Exploring Cotonou and environs…

Niyi David

Although, it is not the capital of the country, Cotonou is the largest city, the commercial center of government of Bénin République, and one of West Africa’s most popular cities.

The city enjoys a temperate weather all round at 27°C, which makes it a nice place to visit anytime of the year. A coastal city lying in the south of country, it offers a couple of interesting attractions worth exploring.

How Do I Get There?

For citizens of ECOWAS, getting in into Bénin République does not require a visa. For other nationals, it is advisable to check the entry requirements before booking the flight. The Cadjehoun International Airport, Cotonou, renamed in 2008 as Cardinal Bernardin Gatin Airport is the main port of entry into the country by air. Cotonou can also be accessed easily by road from Lagos (Nigeria), Lome (Togo), or Accra, Ghana.  

What To Do Here?

It is important that you recognize that French is the main language spoken, apart from the local dialects like Fon and Yoruba. You will still find those who speak English, and in any case, communication should not be a problem.

One of the things that you will discover in Cotonou is that motorbikes are a common means of getting around. Locally known as ‘zémidjan,’ which means take me there fast, these moto-taxis are piloted both by male and female riders. Cotonou is a frenetic city with the buzzing zémidjans whizzing around, but there are a couple of quiet places with nice tree-lined paved boulevard reminiscent of its French colonial heritage.

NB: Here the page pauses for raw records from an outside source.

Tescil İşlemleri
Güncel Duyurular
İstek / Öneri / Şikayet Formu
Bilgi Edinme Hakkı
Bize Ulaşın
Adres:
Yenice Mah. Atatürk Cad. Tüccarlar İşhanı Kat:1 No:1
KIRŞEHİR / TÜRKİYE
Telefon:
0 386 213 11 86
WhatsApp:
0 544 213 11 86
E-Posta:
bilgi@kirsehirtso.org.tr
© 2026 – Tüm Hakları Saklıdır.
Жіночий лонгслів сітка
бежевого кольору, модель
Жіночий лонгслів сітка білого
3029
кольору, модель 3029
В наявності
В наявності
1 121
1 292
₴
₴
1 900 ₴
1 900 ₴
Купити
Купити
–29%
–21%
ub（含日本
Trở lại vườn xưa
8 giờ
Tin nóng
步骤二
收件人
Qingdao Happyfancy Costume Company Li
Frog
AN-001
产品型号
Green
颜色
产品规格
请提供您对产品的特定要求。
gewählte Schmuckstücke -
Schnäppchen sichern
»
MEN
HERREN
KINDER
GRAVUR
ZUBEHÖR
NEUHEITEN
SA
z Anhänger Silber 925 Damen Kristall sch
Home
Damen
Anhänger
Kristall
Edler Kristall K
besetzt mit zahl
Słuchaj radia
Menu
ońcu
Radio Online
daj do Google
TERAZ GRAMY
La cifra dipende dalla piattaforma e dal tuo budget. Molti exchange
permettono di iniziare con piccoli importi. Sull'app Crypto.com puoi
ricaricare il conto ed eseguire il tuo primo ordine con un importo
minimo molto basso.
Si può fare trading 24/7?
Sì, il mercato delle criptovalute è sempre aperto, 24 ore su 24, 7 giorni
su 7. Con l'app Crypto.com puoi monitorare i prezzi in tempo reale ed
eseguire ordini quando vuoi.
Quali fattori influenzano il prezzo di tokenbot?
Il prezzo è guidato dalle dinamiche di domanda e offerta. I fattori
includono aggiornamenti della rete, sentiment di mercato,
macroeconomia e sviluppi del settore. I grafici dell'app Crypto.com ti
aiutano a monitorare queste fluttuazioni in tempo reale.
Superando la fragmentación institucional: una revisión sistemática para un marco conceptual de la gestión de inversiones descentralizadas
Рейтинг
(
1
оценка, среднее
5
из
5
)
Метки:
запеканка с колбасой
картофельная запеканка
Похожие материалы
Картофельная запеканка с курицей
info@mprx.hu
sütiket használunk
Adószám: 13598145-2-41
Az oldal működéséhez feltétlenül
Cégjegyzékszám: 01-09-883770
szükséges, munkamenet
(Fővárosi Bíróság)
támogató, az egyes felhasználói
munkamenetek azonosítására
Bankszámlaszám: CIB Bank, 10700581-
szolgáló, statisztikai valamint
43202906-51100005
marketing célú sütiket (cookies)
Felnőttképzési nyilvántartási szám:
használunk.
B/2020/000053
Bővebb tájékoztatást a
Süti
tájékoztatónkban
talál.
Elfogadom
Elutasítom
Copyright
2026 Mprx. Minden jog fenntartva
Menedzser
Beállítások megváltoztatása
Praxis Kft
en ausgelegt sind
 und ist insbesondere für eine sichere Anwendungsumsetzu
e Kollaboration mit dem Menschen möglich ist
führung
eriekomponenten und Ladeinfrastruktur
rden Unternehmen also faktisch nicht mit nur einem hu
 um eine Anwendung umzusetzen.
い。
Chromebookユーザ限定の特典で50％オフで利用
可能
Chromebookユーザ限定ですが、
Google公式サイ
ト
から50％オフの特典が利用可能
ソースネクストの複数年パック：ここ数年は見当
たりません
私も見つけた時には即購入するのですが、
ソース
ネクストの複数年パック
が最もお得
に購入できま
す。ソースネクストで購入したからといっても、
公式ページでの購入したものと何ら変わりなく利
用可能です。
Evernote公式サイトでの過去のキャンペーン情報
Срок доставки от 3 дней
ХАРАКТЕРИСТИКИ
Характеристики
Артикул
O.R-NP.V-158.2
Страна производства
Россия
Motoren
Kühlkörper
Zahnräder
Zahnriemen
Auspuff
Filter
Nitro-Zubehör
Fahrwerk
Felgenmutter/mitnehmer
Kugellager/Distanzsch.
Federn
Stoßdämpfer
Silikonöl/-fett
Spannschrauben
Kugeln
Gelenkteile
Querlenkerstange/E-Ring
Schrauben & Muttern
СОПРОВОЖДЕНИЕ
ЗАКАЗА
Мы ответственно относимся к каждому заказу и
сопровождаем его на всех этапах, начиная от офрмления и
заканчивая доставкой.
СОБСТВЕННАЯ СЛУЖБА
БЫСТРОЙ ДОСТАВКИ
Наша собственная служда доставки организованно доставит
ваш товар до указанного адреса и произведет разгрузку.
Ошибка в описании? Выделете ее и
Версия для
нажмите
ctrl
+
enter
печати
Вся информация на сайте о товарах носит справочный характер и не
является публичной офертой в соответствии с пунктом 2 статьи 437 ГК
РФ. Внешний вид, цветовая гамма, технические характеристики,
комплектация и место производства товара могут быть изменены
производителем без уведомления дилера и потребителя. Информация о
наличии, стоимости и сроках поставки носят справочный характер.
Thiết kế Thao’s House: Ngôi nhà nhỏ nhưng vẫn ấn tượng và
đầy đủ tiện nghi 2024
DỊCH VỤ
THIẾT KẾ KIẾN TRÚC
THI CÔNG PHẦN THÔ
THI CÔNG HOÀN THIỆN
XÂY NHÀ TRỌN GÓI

A stroll around town, or a ride on zem will afford you to see some of the attractions in the city, like the Notre Dame des Apôtres (Cotonou Cathedral), Ancien Pont, the university, La Cathédrale du Sacre Cœur and the famous Dantokpa market where you will see a slew of fetish items used for voodoo practice like animal skulls, among others. Cotonou is one of West Africa’s main textile markets, so be sure to get some nice African fabrics at a good bargain.

You will find a couple of nice restaurants to enjoy a good meal, and if you love to hang out, there are nightclubs where you can party.

The next day can be spent exploring the places nearby, like Ouidah the voodoo capital of the world. On January 10 every year, the Béninoises celebrate national voodoo day or Fête du Vodun, and Ouidah is where everyone converges. Ouidah is about 41km from Cotonou and it was once a slave port.

Another place to explore is stilts village of Ganvie, referred to as Africa’s Venice. About 11km north of Cotonou on the Lac Nokoué, the village was built by Tofinu people during the period of the slave trade. Haunted and sold to the Portuguese as slaves by the Fon, the Tofinu capitalized on the beliefs of their adversary who were forbidden to harm anyone on water. It is a whole community with shops, restaurants and a school on stilts in the lake.